Mises en scène de l’événement historique : guerre et terreur dans le théâtre anglais contemporain

  • Clare Finburgh, maitre de conférences en théâtre moderne, Centre d’Etudes théâtrales, Université d’Essex

Maintes pièces britanniques ont été écrites dans le sillage du 11 septembre et répondent à leur façon aux attentats récents ainsi qu’aux guerres qui en ont résulté. Depuis 2005, un nombre très important de dramaturges britanniques ont choisi de traiter le sujet du terrorisme selon des formes éminemment variées - de l’expressionisme à la docufiction, en passant par la performance -,cherchant à rendre sensibles les complexités et les difficultés de la représentation de l’attentat.
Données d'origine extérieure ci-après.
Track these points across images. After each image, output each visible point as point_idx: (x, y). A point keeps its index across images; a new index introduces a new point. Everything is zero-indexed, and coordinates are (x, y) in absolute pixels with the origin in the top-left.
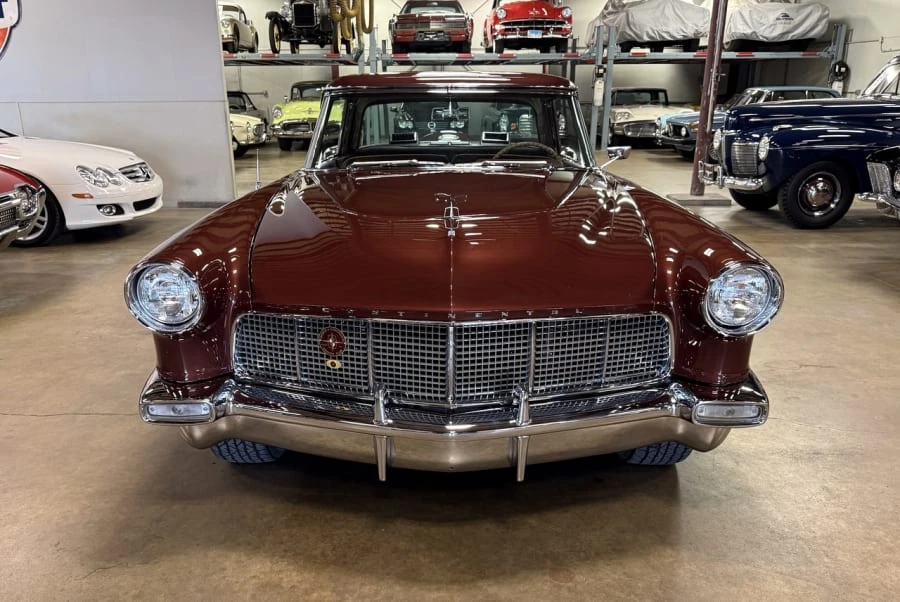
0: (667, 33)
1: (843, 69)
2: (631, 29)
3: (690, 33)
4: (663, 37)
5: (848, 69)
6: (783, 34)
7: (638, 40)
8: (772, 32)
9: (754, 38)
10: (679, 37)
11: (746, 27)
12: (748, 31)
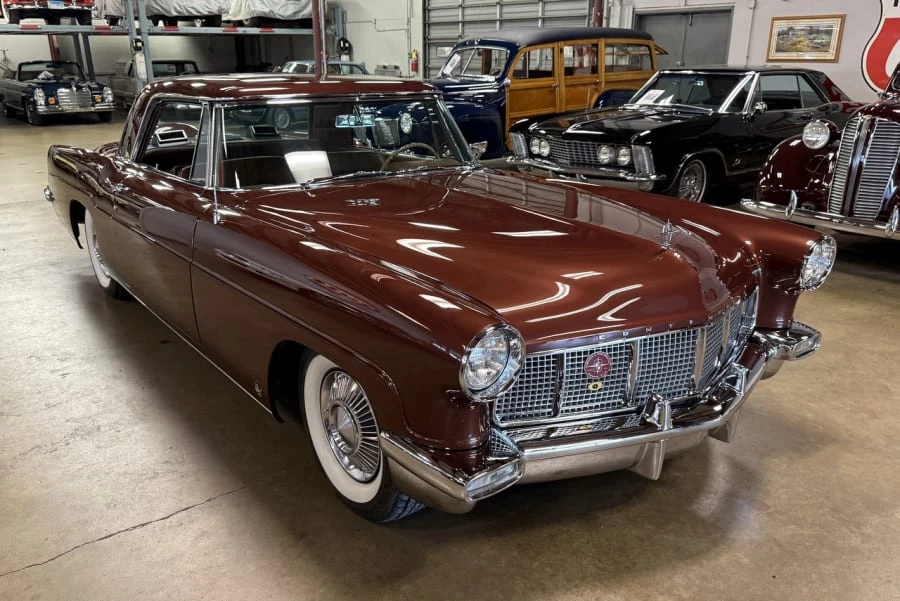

Pornographie de Simon Stephens raconte l’histoire d’une journée dans la vie de Londres – le 7 juillet 2007. Sur le même thème, il y a eu aussi Alice Bell, de Lone Twin 2006 et Extreme Rambling, un one-man show du comique MarkThomas en 2011. Mais ces représentations théâtrales reproduisent-elles le terrorisme en un spectacle séduisant ? Auquel cas elles ne participeraient-elles pas de ce que Guy Debord et Jean Baudrillard ont dénoncé : la logique des médias qui transforment l’événement historique en produit de consommation ? Ou bien rejettent-elles l’idée même de faire du terrorisme un spectacle ? On interrogera cette tension dynamique entre l’affolement et l’attrait, qui colore les modes de représentation par lesquelles les médias transforment souvent en « spectaculaire terroriste » des événements tels que les attentats. Cette tension se retrouve dans l’étymologie-même du terme terrorisme qui provient du latin terrere qui évoque à la fois une face négative, « terreur », et positive, « terrible ». Ces deux registres de signification se retrouvent dansla langue anglaise qui oppose « terrible », qui inspire la terreur et la crainte et a des conséquences funestes, et « terrific » qui renvoi au sensationnel, à l’incroyable, au formidable. Cette contradiction dans le vocabulaire met l’accent sur les réactions paradoxales de frayeur et de fascination que peut provoquer le terrorisme et conduit à examiner les créations qui y font référence en fonction du type de réaction qu’elles inscrivent dans leur facture même, et du type de relation (imitation, critique, satire) qu’elles entretiennent avec les média audiovisuels. Le spectacle vivant peut offrir de nouvelles « dramaturgies » de l’attentat, en mettant l’accent sur la compréhension de l’histoire immédiate, plutôt que sur le choc et la séduction, sur une émotion qui donne à penser plutôt que sur le sensationnel.